* [Source document]:
----

NORTH SINAI, Egypt - On the eve of Passover, the Jewish holiday that celebrates the story of Moses leading the Israelites through this wilderness out of slavery, Egypt's chief archaeologist took a bus full of journalists into the North Sinai to showcase his agency's latest discovery.
It didn't look like much - some ancient buried walls of a military fort and a few pieces of volcanic lava. The archaeologist, Dr. Zahi Hawass, often promotes mummies and tombs and pharaonic antiquities that command international attention and high ticket prices. But this bleak landscape, broken only by electric pylons, excited him because it provided physical evidence of stories told in hieroglyphics. It was proof of accounts from antiquity.
That prompted a reporter to ask about the Exodus, and if the new evidence was linked in any way to the story of Passover. The archaeological discoveries roughly coincided with the timing of the Israelites' biblical flight from Egypt and the 40 years of wandering the desert in search of the Promised Land.

----

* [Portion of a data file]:
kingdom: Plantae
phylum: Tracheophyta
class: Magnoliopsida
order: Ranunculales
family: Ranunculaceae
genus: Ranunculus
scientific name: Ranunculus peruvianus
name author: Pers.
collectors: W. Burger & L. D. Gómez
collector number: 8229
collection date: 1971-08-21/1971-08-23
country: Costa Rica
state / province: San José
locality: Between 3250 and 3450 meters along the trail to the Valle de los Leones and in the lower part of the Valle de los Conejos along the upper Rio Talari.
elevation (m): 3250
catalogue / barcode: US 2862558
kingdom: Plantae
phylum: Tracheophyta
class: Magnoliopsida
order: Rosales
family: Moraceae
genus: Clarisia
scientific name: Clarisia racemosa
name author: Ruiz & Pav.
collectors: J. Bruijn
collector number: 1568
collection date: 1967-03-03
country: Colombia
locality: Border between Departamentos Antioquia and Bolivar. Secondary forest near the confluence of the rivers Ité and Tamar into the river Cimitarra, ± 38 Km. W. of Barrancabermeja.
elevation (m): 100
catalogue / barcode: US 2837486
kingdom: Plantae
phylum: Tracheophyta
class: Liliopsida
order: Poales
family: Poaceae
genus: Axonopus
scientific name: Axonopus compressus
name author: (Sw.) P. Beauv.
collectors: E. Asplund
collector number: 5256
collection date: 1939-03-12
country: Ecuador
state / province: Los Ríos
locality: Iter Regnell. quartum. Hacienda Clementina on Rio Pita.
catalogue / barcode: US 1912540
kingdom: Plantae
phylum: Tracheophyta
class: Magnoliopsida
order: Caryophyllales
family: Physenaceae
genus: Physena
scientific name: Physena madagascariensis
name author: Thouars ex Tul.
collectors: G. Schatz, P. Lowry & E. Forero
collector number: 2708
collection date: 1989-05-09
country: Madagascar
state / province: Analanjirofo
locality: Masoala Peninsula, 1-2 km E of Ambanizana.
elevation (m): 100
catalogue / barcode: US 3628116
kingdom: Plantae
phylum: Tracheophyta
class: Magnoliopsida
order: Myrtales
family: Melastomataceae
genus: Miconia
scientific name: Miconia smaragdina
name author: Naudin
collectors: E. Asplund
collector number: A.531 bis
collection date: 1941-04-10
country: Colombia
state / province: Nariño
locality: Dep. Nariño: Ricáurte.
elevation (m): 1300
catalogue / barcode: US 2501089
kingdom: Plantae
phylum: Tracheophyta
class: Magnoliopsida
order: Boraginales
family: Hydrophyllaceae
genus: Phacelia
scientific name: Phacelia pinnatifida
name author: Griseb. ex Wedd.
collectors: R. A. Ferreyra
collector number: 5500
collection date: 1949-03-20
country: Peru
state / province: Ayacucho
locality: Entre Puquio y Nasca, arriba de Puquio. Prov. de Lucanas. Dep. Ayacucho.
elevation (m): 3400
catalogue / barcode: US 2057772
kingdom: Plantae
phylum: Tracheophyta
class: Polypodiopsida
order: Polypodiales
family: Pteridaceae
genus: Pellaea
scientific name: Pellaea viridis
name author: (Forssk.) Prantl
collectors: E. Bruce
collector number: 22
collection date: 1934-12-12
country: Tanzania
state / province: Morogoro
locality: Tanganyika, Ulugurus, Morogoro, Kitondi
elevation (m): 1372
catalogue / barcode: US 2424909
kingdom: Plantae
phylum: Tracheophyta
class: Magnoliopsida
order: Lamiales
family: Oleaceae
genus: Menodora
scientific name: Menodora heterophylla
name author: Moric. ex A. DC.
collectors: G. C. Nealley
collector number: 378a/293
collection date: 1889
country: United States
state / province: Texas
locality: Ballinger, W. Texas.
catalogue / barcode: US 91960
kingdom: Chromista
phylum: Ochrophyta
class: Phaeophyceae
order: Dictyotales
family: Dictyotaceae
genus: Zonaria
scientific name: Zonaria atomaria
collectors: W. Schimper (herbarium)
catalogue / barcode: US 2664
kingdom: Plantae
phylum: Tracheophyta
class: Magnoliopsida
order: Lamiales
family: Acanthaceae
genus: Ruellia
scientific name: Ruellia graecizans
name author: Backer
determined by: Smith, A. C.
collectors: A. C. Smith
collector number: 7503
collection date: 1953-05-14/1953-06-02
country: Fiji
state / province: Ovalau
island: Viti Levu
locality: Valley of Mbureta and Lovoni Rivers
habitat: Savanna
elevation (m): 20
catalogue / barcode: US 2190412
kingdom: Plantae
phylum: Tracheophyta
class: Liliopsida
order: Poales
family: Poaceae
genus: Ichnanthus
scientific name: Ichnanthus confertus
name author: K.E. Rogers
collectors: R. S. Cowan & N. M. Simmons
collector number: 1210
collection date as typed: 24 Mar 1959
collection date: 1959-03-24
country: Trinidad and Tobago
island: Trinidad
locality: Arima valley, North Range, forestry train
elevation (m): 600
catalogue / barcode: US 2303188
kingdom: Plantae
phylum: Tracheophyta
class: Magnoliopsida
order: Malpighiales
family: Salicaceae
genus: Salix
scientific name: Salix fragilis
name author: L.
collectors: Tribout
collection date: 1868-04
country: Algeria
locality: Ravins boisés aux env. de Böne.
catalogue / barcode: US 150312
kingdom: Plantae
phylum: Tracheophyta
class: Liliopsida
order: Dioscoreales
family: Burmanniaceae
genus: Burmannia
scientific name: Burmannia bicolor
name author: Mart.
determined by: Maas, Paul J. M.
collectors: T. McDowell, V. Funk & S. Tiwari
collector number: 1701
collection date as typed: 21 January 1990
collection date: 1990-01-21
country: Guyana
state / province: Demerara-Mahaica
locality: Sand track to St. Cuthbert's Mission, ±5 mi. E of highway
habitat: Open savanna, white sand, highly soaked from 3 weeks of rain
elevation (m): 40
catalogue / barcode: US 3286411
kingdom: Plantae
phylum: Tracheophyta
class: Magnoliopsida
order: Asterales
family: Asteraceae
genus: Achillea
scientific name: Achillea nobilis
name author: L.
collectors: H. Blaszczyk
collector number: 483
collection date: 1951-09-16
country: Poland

----

* [Task requirements]:
[a] Answer each question from the North Sinai article:
(i) On the eve of which holiday did the trip into the North Sinai take place?
(ii) What is the name of Egypt's chief archaeologist?
(iii) What broke the bleak landscape at the site?
[b] State whether each statement agrees with the North Sinai article, and quote the words that decide it:
(i) The chief archaeologist brought journalists to the site by bus.
(ii) The discovery consisted of a tomb containing mummies.
(iii) The discoveries roughly matched the timing of the Israelites' biblical flight from Egypt.
Answer from the North Sinai article alone.

* [Task answers]:
[a]
(i) Passover
(ii) Dr. Zahi Hawass
(iii) Electric pylons

[b]
(i) Yes: "took a bus full of journalists into the North Sinai"
(ii) No: "some ancient buried walls of a military fort and a few pieces of volcanic lava"
(iii) Yes: "The archaeological discoveries roughly coincided with the timing of the Israelites' biblical flight from Egypt"